Solo il 7,7% degli intervistati considera la politica totalmente inutile, irrimediabilmente pensata come esercizio del potere e non a favore del bene comune. Il 21,5% non è del tutto negativo, ma è poco convinto sulla possibilità che possa migliorare il paese. Prevalgono in ogni caso coloro che considerano la politica potenzialmente uno strumento utile (49,8%), mentre oltre uno su cinque (20,9%) ne è pienamente convinto.

«Emerge però un risultato in qualche modo confortante – rileva Andrea Bonanomi, ricercatore di Statistica Sociale dell’Università Cattolica –  ovvero che tra i più giovani (quelli con età inferiore o uguale a 24 anni) la percentuale di coloro che pensano che la politica sia un utile strumento per migliorare la vita dei cittadini sale al 77,9%. In coloro che si stanno affacciando per la prima volta, o chi sono appena affacciati al mondo della politica sembra quindi esserci ancora uno spiraglio di fiducia e di possibilità, che i partiti devono in qualche modo alimentare e tenere vivo con proposte convincenti e credibili, a partire proprio dal tema dell’ingresso nel mondo del lavoro, tema prioritario per gli elettori più giovani»

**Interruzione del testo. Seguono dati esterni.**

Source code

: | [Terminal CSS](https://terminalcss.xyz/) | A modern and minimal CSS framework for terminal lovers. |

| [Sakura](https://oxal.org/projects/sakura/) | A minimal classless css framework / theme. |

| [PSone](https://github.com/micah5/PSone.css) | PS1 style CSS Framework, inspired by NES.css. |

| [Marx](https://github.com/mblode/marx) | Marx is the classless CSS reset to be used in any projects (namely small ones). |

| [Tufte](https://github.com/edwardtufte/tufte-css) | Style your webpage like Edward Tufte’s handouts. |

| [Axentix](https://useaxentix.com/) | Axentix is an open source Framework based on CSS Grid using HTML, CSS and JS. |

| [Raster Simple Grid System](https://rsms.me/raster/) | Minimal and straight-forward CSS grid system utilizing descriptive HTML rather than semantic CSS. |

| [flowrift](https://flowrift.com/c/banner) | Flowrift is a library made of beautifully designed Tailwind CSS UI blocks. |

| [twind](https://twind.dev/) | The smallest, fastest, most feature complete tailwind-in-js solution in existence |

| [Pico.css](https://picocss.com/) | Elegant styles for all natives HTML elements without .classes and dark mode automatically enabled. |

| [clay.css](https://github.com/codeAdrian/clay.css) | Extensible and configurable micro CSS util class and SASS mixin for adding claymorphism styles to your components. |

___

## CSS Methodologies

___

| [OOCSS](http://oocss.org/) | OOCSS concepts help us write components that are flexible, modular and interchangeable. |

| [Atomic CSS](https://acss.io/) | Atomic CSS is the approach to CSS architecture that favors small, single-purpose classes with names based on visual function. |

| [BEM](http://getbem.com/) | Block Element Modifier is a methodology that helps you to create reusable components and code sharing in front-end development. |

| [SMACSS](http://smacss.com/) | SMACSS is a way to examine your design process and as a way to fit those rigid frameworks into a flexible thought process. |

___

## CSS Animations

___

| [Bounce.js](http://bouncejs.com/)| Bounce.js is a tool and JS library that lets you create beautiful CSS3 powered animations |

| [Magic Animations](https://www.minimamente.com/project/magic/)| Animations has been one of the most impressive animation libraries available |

Più critica diventa la valutazione sull’attuale quadro politico italiano, sia in termini di risultati che ha dimostrato di produrre sia rispetto alla capacità di mettersi in sintonia e di includere le nuove generazioni.

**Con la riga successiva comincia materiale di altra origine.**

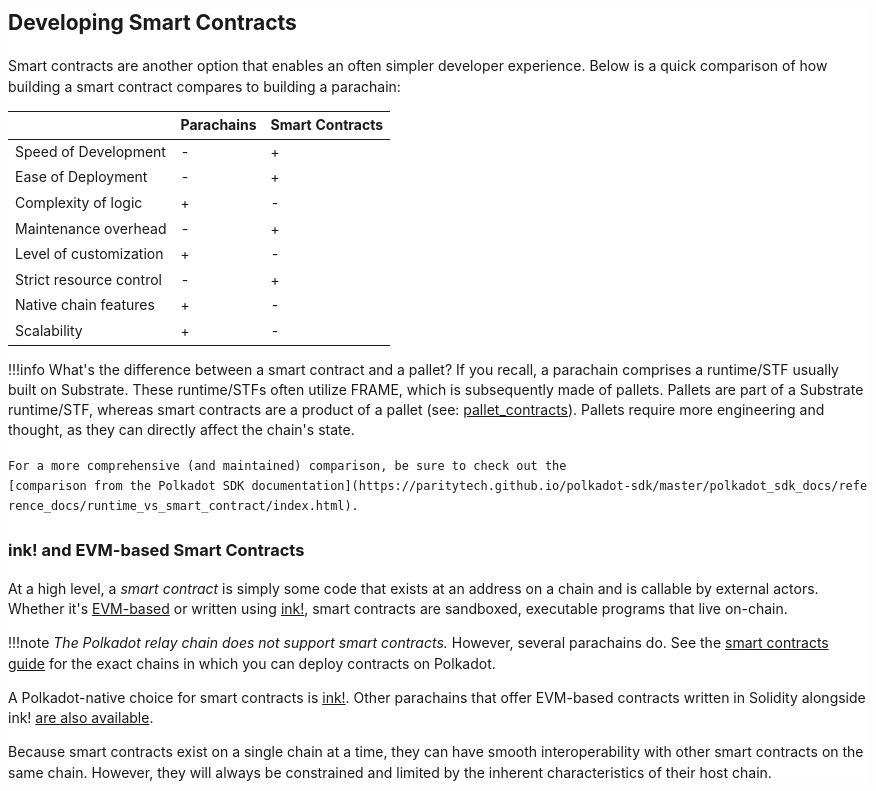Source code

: ## Developing Smart Contracts

Smart contracts are another option that enables an often simpler developer experience. Below is a
quick comparison of how building a smart contract compares to building a parachain:

|                         | Parachains | Smart Contracts |
| ----------------------- | ---------- | --------------- |
| Speed of Development    | -          | +               |
| Ease of Deployment      | -          | +               |
| Complexity of logic     | +          | -               |
| Maintenance overhead    | -          | +               |
| Level of customization  | +          | -               |
| Strict resource control | -          | +               |
| Native chain features   | +          | -               |
| Scalability             | +          | -               |

!!!info What's the difference between a smart contract and a pallet?
    If you recall, a parachain comprises a runtime/STF usually built on Substrate. These runtime/STFs
    often utilize FRAME, which is subsequently made of pallets. Pallets are part of a Substrate
    runtime/STF, whereas smart contracts are a product of a pallet (see:
    [pallet_contracts](https://paritytech.github.io/substrate/master/pallet_contracts/index.html)).
    Pallets require more engineering and thought, as they can directly affect the chain's state.

    For a more comprehensive (and maintained) comparison, be sure to check out the
    [comparison from the Polkadot SDK documentation](https://paritytech.github.io/polkadot-sdk/master/polkadot_sdk_docs/reference_docs/runtime_vs_smart_contract/index.html).

### ink! and EVM-based Smart Contracts

At a high level, a _smart contract_ is simply some code that exists at an address on a chain and is
callable by external actors. Whether it's [EVM-based](https://polkadot-evm.github.io/frontier/) or
written using [ink!](https://use.ink/), smart contracts are sandboxed, executable programs that live
on-chain.

!!!note
    _The Polkadot relay chain does not support smart contracts._ However, several parachains do. See the
    [smart contracts guide](build-smart-contracts.md#parachains) for the exact chains in which you can
    deploy contracts on Polkadot.

A Polkadot-native choice for smart contracts is [ink!](https://use.ink/). Other parachains that
offer EVM-based contracts written in Solidity alongside ink!
[are also available](../build/build-smart-contracts.md#parachains).

Because smart contracts exist on a single chain at a time, they can have smooth interoperability
with other smart contracts on the same chain. However, they will always be constrained and limited
by the inherent characteristics of their host chain.
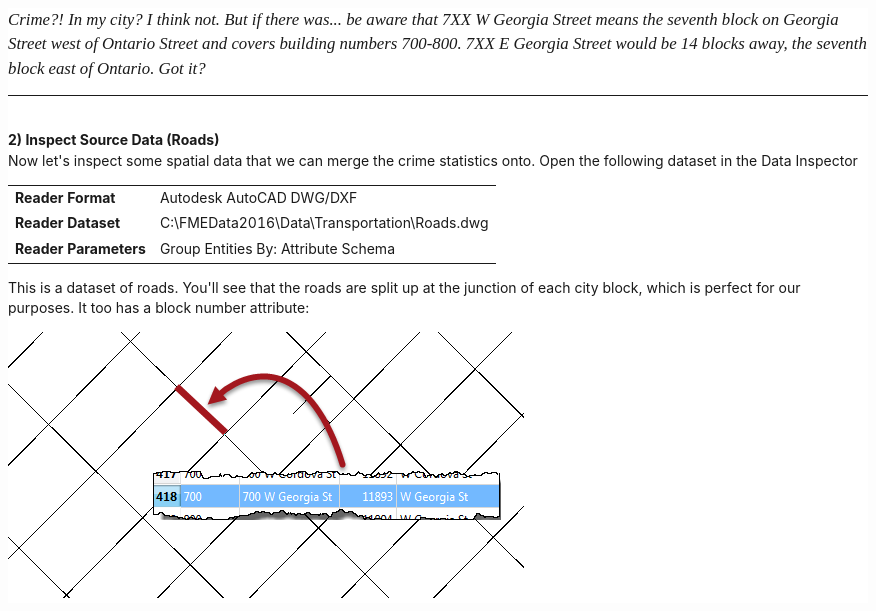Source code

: <tr>
<td style="border: 1px solid darkorange">
<span style="font-family:serif; font-style:italic; font-size:larger">
Crime?! In my city? I think not. But if there was... be aware that 7XX W Georgia Street means the seventh block on Georgia Street west of Ontario Street and covers building numbers 700-800. 7XX E Georgia Street would be 14 blocks away, the seventh block east of Ontario. Got it? 
</span>
</td>
</tr>
</table>

---


<br>**2) Inspect Source Data (Roads)**
<br>Now let's inspect some spatial data that we can merge the crime statistics onto. Open the following dataset in the Data Inspector

<table style="border: 0px">

<tr>
<td style="font-weight: bold">Reader Format</td>
<td style="">Autodesk AutoCAD DWG/DXF</td>
</tr>

<tr>
<td style="font-weight: bold">Reader Dataset</td>
<td style="">C:\FMEData2016\Data\Transportation\Roads.dwg</td>
</tr>

<tr>
<td style="font-weight: bold">Reader Parameters</td>
<td style="">Group Entities By: Attribute Schema</td>
</tr>

</table>


This is a dataset of roads. You'll see that the roads are split up at the junction of each city block, which is perfect for our purposes. It too has a block number attribute:

![](./Images/Img5.79.Ex3.SourceRoadsData.png)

Secondo il 26,2% i partiti attuali non offrono alcun vero spazio di partecipazione e azione delle nuove generazioni. Per quasi il 50% ciò avviene solo in modo limitato. Meno di uno su quattro pensa che opportunità vere di coinvolgimento vengano offerte da almeno una forza politica.

La percezione di apertura più bassa è presentata dalle classi sociali più svantaggiate.

Se però una apertura autentica ed effettiva ci fosse nei confronti dei giovani che vogliono impegnarsi, l’opinione per molti intervistati diventerebbe più favorevole. In tal caso la visione della politica migliorerebbe “abbastanza” per la metà degli intervistati, e “molto” o “moltissimo” per il 24,3%.  Il riconoscimento del miglioramento con un maggior coinvolgimento dei giovani aumenta sensibilmente con il titolo di studio.

Una ampia maggioranza di giovani è quindi aperta verso la possibilità di un maggior coinvolgimento e di un miglioramento della politica.

Lo conferma il fatto che alla domanda ‘Anche se è molto difficile, è ancora possibile per tutti impegnarsi in prima persona per cercare di far funzionare meglio le cose in Italia’

solo il 26% non concorda. Anche chi ha titolo di studio basso concorda in quasi il 70% dei casi, ma si sale al 78% tra i laureati.

NOTA INFORMATIVA

Sondaggio realizzato da Ipsos PA per Istituto Giuseppe Toniolo presso campione casuale rappresentativo dei giovani residenti sul territorio italiano nati dal 1982 al 1997 stratificato per quote di genere per età, livello di scolarità, condizione lavorativa per area geografica di residenza, area geografica di residenza per dimensione del comune di residenza. Sono state realizzate 2.225  interviste (su 8.431 contatti), mediante metodologia mista CATI/CAWI, dall’1 al 9 febbraio 2018. Il documento informativo completo riguardante il sondaggio sarà inviato ai sensi di legge, per la sua pubblicazione, al sito www.sondaggipoliticoelettorali.it.